ACTIVITY:
Leave the pictures out and quote every line from the start of the listing to the line with "meses. Josep Fajula, CEO", inclusive.
##### MATERIAL SUPPLIED
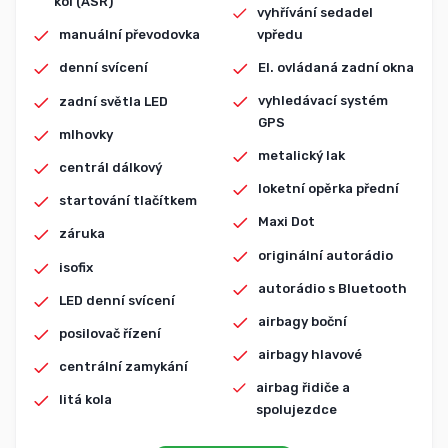
kol (ASR)
vyhřívání sedadel
vpředu
manuální převodovka
El. ovládaná zadní okna
denní svícení
vyhledávací systém
zadní světla LED
GPS
mlhovky
metalický lak
centrál dálkový
loketní opěrka přední
startování tlačítkem
Maxi Dot
záruka
originální autorádio
isofix
autorádio s Bluetooth
LED denní svícení
airbagy boční
posilovač řízení
airbagy hlavové
centrální zamykání
airbag řidiče a
litá kola
spolujezdce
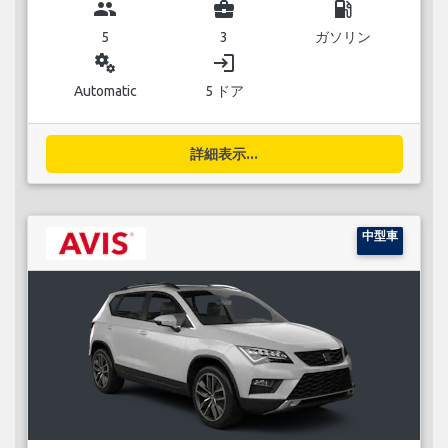
group
business_center
local_gas_station
5
3
ガソリン
miscellaneous_services
login
Automatic
5 ドア
詳細表示...
中型車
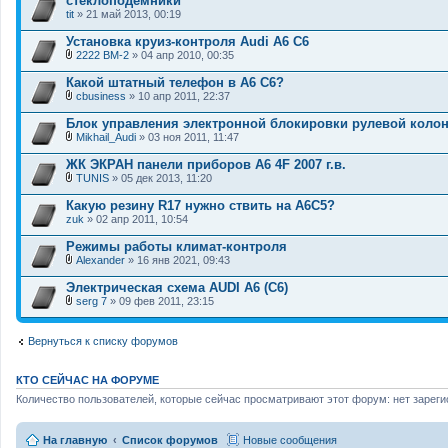
стеклоподемники
tit
» 21 май 2013, 00:19
Установка круиз-контроля Audi А6 С6
2222 ВМ-2
» 04 апр 2010, 00:35
В
л
Какой штатный телефон в A6 C6?
о
cbusiness
» 10 апр 2011, 22:37
ж
В
е
л
Блок управления электронной блокировки рулевой колонки
н
о
и
Mikhail_Audi
» 03 ноя 2011, 11:47
ж
В
я
е
л
ЖК ЭКРАН панели приборов A6 4F 2007 г.в.
н
о
и
TUNIS
» 05 дек 2013, 11:20
ж
В
я
е
л
Какую резину R17 нужно ствить на А6С5?
н
о
zuk
и
» 02 апр 2011, 10:54
ж
я
е
Режимы работы климат-контроля
н
и
Alexander
» 16 янв 2021, 09:43
В
я
л
Электрическая схема AUDI A6 (C6)
о
serg 7
» 09 фев 2011, 23:15
ж
В
е
л
н
о
Вернуться к списку форумов
и
ж
я
е
н
КТО СЕЙЧАС НА ФОРУМЕ
и
я
Количество пользователей, которые сейчас просматривают этот форум: нет зареги
На главную
Список форумов
Новые сообщения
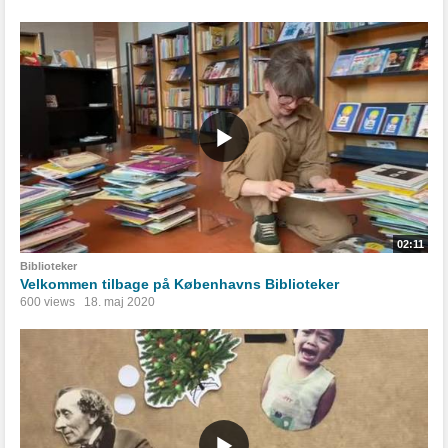
02:11
Biblioteker
Velkommen tilbage på Københavns Biblioteker
600 views
18. maj 2020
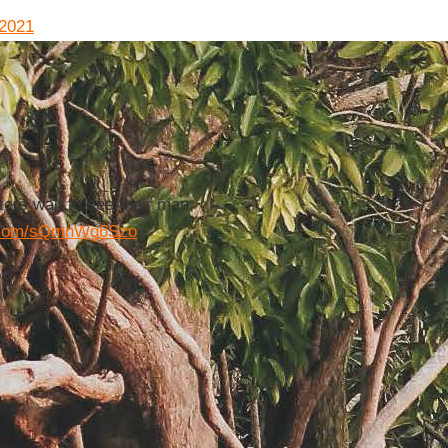
2021
ers wait to see their man
er.com/sQmnWg6Szo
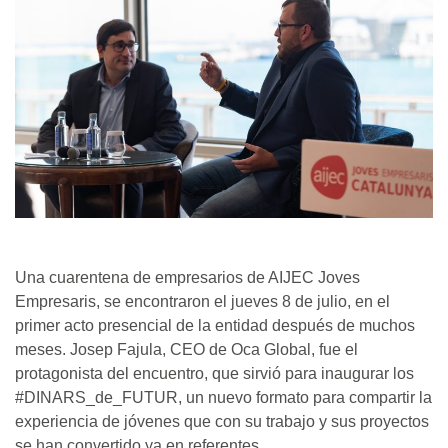
Una cuarentena de empresarios de AIJEC Joves
Empresaris, se encontraron el jueves 8 de julio, en el
primer acto presencial de la entidad después de muchos
meses. Josep Fajula, CEO de Oca Global, fue el
protagonista del encuentro, que sirvió para inaugurar los
#DINARS_de_FUTUR, un nuevo formato para compartir la
experiencia de jóvenes que con su trabajo y sus proyectos
se han convertido ya en referentes.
##########
TASK RESULT:
kol (ASR)
vyhřívání sedadel
vpředu
manuální převodovka
El. ovládaná zadní okna
denní svícení
vyhledávací systém
zadní světla LED
GPS
mlhovky
metalický lak
centrál dálkový
loketní opěrka přední
startování tlačítkem
Maxi Dot
záruka
originální autorádio
isofix
autorádio s Bluetooth
LED denní svícení
airbagy boční
posilovač řízení
airbagy hlavové
centrální zamykání
airbag řidiče a
litá kola
spolujezdce
group
business_center
local_gas_station
5
3
ガソリン
miscellaneous_services
login
Automatic
5 ドア
詳細表示...
中型車
стеклоподемники
tit
» 21 май 2013, 00:19
Установка круиз-контроля Audi А6 С6
2222 ВМ-2
» 04 апр 2010, 00:35
В
л
Какой штатный телефон в A6 C6?
о
cbusiness
» 10 апр 2011, 22:37
ж
В
е
л
Блок управления электронной блокировки рулевой колонки
н
о
и
Mikhail_Audi
» 03 ноя 2011, 11:47
ж
В
я
е
л
ЖК ЭКРАН панели приборов A6 4F 2007 г.в.
н
о
и
TUNIS
» 05 дек 2013, 11:20
ж
В
я
е
л
Какую резину R17 нужно ствить на А6С5?
н
о
zuk
и
» 02 апр 2011, 10:54
ж
я
е
Режимы работы климат-контроля
н
и
Alexander
» 16 янв 2021, 09:43
В
я
л
Электрическая схема AUDI A6 (C6)
о
serg 7
» 09 фев 2011, 23:15
ж
В
е
л
н
о
Вернуться к списку форумов
и
ж
я
е
н
КТО СЕЙЧАС НА ФОРУМЕ
и
я
Количество пользователей, которые сейчас просматривают этот форум: нет зареги
На главную
Список форумов
Новые сообщения
02:11
Biblioteker
Velkommen tilbage på Københavns Biblioteker
600 views
18. maj 2020
2021
ers wait to see their man
er.com/sQmnWg6Szo
Una cuarentena de empresarios de AIJEC Joves
Empresaris, se encontraron el jueves 8 de julio, en el
primer acto presencial de la entidad después de muchos
meses. Josep Fajula, CEO de Oca Global, fue el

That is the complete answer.